You can see them still clinging, like many elite macroeconomists, to the equally discredited Philips Curve. What is funny about that theory is that we are constantly told that macroeconomics is not like the economics of the household. We shouldn’t worry about national debt, fiscal deficits, etc. But when unemployment drops to a low point wage demand must pick up because labour markets will be tight and aggregate wages must rise. The economics, if not of the household, of the firm.

Aggregate nominal wage growth is a function of aggregate demand not labour market slackness or tightness. The rate of unemployment is irrelevant. And aggregate demand, or nominal GDP, is entirely in the power of monetary policy. Aggregate nominal wage growth can’t escape out of control if monetary policy is prudently targeting NGDP forecast growth of 5% or so.

What 1% unit wage cost growth is telling us is that monetary policy is too tight! Just as, in a messy, mixed up way, is the message from 2.5% nominal wage growth; from 0.1% CPI; or the falling growth of the GDP deflator now below 1% YoY; or the falling growth rate in NGDP.

Never mind, in a July speech Governor Carney made clear:

“In my view, the decision as to when to start such a process of adjustment will likely come into sharper relief around the turn of this year [2015].”

So be warned. And thus Carney put a cap on growth in the UK in the 2nd half of 2015. Thanks for that.

The Bank of England should stop its monetary tightening now

A James Alexander post

Yesterday the UK inflation data for July came out. Core inflation “surged” from 0.8% to 1.2%. This was not just journalistic hype. Importantly the core inflation rate was 0.3% above market expectations. The market’s response? To push Sterling up against the already strong US Dollar by 1.3%.

Why this crazy, upward, dancing on the top of a tiny inflation pinhead? Because the Bank of England has a strong bias to tighten. Hence, news on core inflation ahead of expectations drives up Sterling and effectively tightens monetary policy. As Market Monetarists say: the market reaction is the policy.

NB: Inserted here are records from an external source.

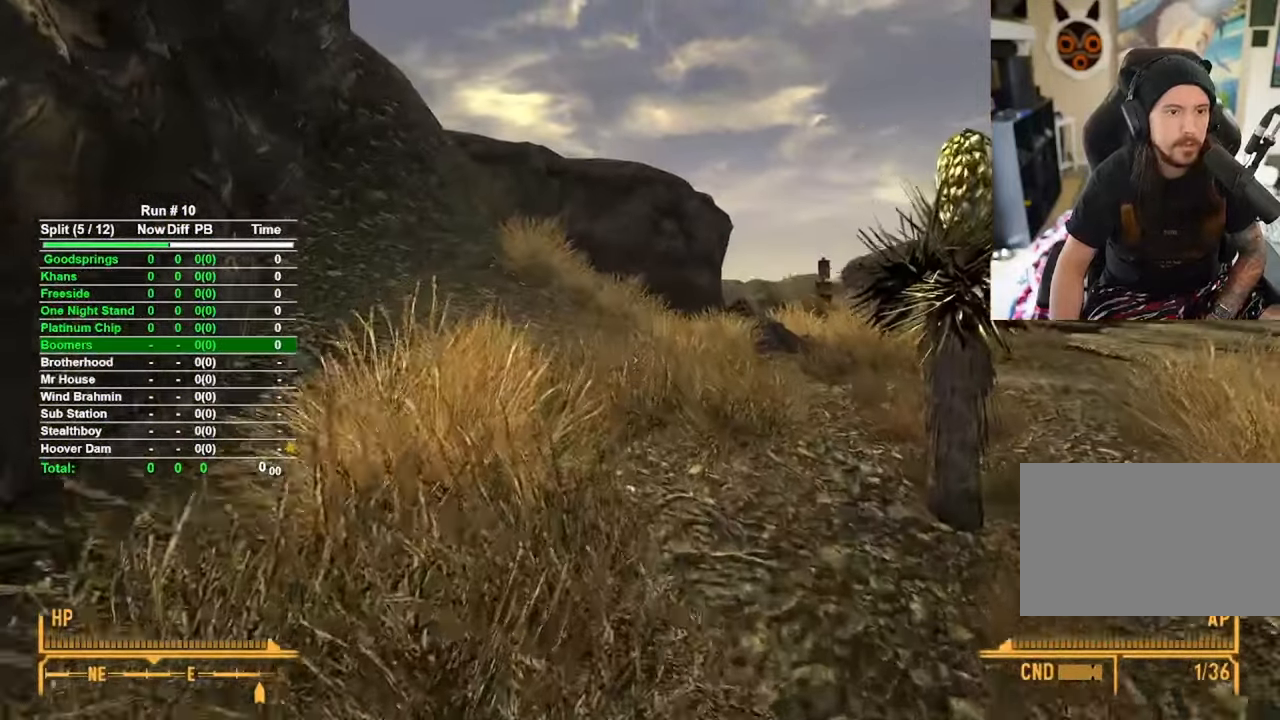
{"keys": ["w"], "mouse": [], "events": []}
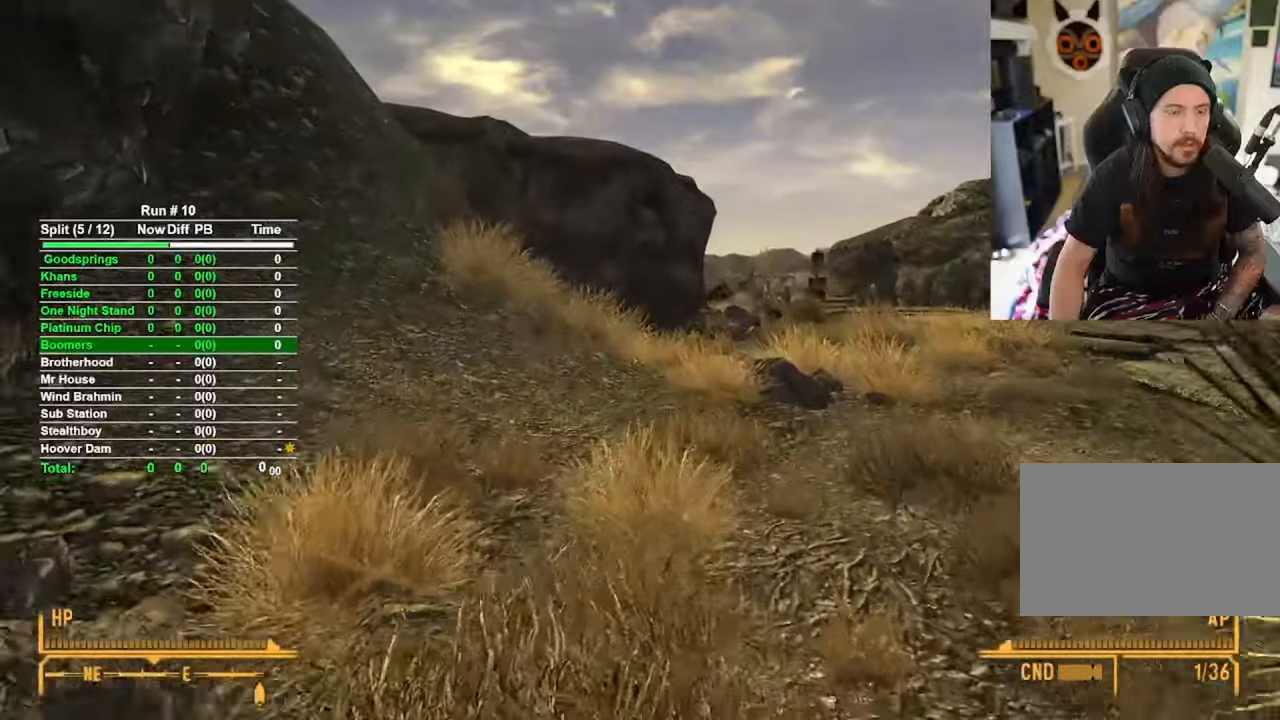
{"keys": ["w"], "mouse": [], "events": []}
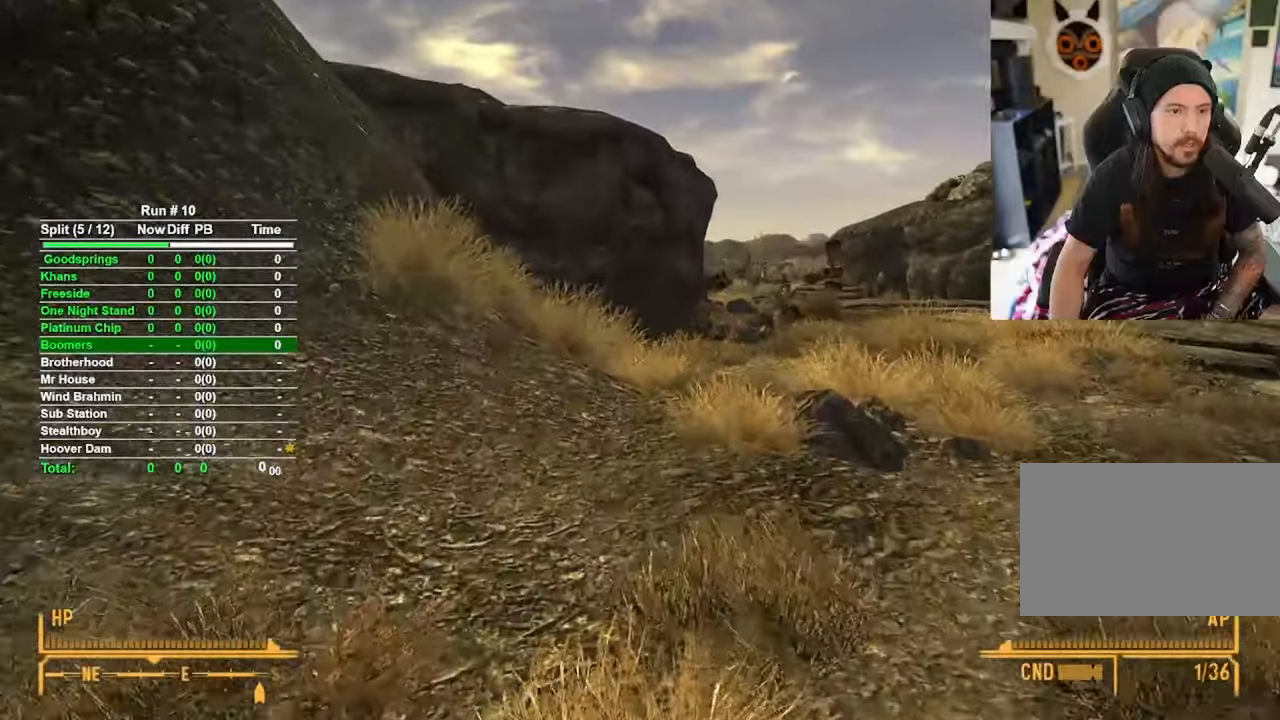
{"keys": ["w"], "mouse": [], "events": []}
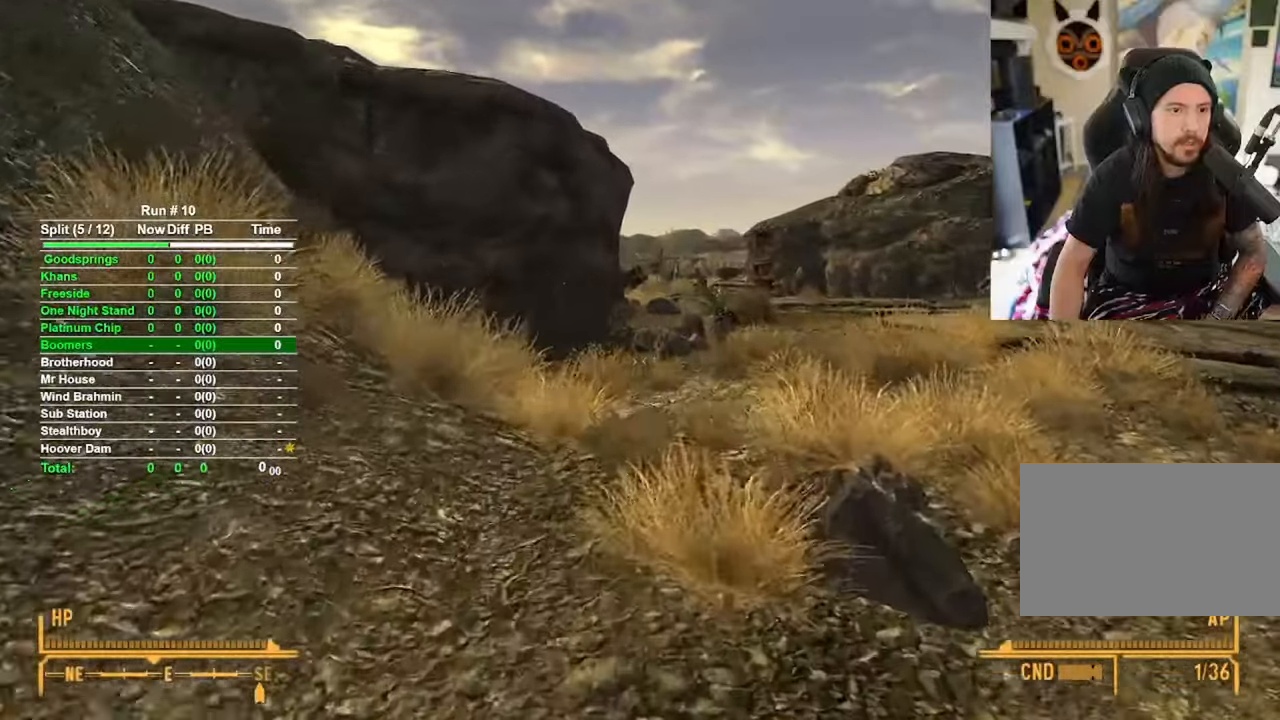
{"keys": ["w"], "mouse": [], "events": []}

The constant driving up of Sterling to pre-crisis levels should be recognised for the tight money signalling that it represents, and that the insane idea to actually raise rates would badly compound this current monetary tightening.

At the very least the BoE should go back to its policy of implicit flexible inflation targeting as it did when core inflation was consistently above its target. Better still move to targeting Nominal GDP (aka Aggregate Demand) and not something as flaky and little understood as core CPI.